1- In your function, add two variables, one for color (cl) and one to tell your function if your plotting the main plot or just adding lines (pl). 1 for main and 0 for lines.
function(arriverate, servrate, endtime,cl,pl) {
2- call your plot with an if statement, and fix your y axis to range from 0 to 200.
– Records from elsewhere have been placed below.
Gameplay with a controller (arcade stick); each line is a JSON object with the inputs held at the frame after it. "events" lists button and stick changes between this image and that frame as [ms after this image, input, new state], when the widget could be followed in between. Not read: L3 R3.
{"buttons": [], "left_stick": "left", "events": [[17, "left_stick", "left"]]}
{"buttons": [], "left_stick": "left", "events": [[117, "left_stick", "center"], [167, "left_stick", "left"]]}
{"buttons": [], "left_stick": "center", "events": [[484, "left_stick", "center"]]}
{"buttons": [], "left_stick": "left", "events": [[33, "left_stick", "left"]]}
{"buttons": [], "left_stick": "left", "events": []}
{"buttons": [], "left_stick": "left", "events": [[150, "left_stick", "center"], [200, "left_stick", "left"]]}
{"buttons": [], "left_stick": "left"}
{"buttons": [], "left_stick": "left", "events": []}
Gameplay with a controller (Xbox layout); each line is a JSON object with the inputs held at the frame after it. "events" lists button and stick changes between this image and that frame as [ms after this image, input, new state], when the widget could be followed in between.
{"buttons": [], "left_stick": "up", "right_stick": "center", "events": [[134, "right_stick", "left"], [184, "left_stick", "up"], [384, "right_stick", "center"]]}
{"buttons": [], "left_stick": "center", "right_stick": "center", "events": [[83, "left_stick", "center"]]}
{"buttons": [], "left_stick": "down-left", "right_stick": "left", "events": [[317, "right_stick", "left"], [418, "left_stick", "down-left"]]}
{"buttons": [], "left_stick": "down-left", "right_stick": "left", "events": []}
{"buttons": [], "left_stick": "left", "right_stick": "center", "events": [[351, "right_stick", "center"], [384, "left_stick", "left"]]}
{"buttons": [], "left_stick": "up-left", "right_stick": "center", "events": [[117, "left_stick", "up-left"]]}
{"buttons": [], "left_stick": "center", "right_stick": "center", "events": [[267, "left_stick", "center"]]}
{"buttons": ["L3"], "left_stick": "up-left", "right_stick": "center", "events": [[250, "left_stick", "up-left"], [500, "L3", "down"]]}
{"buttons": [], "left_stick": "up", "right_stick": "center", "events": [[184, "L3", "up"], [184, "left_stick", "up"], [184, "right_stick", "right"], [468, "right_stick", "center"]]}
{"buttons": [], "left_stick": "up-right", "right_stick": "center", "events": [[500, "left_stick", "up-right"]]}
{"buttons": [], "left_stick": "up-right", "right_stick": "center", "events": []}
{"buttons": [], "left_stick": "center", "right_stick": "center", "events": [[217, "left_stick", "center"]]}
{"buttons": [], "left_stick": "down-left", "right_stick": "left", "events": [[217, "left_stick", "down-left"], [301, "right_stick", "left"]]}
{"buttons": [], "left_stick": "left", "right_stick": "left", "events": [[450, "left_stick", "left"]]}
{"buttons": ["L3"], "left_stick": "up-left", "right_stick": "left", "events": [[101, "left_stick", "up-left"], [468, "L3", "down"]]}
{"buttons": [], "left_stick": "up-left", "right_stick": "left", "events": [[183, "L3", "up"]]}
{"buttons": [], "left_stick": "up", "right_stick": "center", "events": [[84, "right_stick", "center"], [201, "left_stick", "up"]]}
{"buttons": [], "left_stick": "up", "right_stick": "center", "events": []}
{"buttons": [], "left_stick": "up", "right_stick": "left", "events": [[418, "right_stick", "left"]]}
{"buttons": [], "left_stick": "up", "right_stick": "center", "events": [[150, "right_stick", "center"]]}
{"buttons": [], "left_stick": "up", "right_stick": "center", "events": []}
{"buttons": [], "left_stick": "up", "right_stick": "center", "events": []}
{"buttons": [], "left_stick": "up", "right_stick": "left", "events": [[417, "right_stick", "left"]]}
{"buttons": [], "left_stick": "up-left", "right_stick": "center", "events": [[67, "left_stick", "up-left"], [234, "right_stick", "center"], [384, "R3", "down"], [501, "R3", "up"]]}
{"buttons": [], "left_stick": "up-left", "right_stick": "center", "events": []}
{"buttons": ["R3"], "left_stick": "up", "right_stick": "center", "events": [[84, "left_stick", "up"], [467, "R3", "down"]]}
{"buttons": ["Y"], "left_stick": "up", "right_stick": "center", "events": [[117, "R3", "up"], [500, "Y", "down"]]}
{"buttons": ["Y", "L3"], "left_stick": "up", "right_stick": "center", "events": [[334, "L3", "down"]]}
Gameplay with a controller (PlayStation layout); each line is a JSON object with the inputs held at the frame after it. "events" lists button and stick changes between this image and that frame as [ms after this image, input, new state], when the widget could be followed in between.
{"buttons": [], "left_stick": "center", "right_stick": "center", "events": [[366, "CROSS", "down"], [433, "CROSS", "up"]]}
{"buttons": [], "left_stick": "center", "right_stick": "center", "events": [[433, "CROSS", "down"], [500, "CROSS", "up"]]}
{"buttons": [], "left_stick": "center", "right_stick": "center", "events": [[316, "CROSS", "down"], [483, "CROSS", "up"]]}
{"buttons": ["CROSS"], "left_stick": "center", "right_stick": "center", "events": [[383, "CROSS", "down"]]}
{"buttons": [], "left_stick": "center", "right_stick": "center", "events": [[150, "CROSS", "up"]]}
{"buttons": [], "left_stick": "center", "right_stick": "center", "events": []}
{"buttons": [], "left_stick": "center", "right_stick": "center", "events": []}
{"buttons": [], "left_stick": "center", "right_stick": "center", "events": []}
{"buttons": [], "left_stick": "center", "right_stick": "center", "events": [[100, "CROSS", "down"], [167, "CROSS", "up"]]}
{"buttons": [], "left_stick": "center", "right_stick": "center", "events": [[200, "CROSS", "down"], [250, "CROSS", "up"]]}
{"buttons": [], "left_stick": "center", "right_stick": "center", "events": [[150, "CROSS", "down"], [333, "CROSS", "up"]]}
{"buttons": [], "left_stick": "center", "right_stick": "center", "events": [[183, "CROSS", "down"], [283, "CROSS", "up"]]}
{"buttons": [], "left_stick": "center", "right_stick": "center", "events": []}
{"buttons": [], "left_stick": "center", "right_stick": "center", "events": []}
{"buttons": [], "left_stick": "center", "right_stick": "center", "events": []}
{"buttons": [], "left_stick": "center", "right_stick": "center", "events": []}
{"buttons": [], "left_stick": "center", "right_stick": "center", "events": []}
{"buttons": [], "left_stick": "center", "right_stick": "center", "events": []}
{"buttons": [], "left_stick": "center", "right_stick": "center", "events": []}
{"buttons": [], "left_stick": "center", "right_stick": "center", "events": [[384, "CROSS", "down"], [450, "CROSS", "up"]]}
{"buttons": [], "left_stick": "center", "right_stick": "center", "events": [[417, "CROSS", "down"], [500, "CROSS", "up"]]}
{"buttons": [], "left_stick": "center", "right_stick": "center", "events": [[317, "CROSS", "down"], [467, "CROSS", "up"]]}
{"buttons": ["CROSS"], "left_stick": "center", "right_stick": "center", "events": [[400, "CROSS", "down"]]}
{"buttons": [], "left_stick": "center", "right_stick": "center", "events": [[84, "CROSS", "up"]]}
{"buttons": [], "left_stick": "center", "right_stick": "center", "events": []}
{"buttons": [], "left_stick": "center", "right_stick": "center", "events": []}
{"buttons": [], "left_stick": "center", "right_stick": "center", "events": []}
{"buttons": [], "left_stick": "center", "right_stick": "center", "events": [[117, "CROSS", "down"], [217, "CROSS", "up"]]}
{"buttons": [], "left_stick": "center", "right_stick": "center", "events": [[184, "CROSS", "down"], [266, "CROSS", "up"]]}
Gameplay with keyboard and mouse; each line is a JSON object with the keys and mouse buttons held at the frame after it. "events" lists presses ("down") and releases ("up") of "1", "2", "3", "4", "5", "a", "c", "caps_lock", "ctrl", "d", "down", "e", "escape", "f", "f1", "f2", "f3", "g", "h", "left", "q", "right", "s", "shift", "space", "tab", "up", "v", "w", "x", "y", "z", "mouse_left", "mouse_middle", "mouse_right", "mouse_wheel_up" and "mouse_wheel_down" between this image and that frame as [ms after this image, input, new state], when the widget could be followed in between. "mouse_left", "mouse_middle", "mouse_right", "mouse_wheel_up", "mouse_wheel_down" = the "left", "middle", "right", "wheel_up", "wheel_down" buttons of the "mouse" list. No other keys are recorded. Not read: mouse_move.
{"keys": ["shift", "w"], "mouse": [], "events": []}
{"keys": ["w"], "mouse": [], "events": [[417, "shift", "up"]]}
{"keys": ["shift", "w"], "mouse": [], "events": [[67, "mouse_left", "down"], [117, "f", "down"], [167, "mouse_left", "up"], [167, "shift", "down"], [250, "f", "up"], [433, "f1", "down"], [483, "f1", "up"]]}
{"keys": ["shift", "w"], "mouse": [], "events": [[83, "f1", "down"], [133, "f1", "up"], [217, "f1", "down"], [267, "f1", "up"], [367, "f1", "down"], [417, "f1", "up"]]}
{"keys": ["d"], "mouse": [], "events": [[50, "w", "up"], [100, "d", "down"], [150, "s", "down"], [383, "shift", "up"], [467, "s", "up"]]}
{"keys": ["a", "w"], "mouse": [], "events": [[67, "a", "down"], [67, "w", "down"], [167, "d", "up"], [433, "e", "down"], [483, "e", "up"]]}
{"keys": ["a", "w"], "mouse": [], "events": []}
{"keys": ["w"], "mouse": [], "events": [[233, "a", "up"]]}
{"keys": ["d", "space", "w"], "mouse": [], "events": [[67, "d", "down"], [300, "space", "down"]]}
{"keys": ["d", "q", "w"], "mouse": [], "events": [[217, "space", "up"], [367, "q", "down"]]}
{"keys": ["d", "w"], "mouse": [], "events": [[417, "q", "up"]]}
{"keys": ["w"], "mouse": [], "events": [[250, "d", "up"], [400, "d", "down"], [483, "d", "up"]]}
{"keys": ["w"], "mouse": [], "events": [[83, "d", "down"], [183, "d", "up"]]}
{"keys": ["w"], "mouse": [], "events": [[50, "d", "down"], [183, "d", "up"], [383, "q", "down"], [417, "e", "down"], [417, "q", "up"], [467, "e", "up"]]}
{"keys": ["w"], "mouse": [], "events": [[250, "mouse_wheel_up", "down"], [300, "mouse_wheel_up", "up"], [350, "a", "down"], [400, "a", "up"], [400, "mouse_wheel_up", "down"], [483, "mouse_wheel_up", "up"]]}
if(pl==1){plot(a,col=cl,ylim=c(0,200),type="l")} else{lines(a,col=cl)}}
and then, call your function with theses two variables (cl and pl) :
queueSimulation(1.0, 5.0, 100,"red",1)
queueSimulation(2.0, 4.0, 100,"blue",0)
queueSimulation(2.3, 3.5, 100,"green",0)
queueSimulation(4.0, 5.0, 100,"black",0)
The problem I see with this is that your simulations can get values way over 200 for the y axis, maybe try to find a way to get max y values in one of your call.
Take a look at layout, specifically put layout(matrix(1:4,nrow=2)) (or a variant) before you call your plotting functions.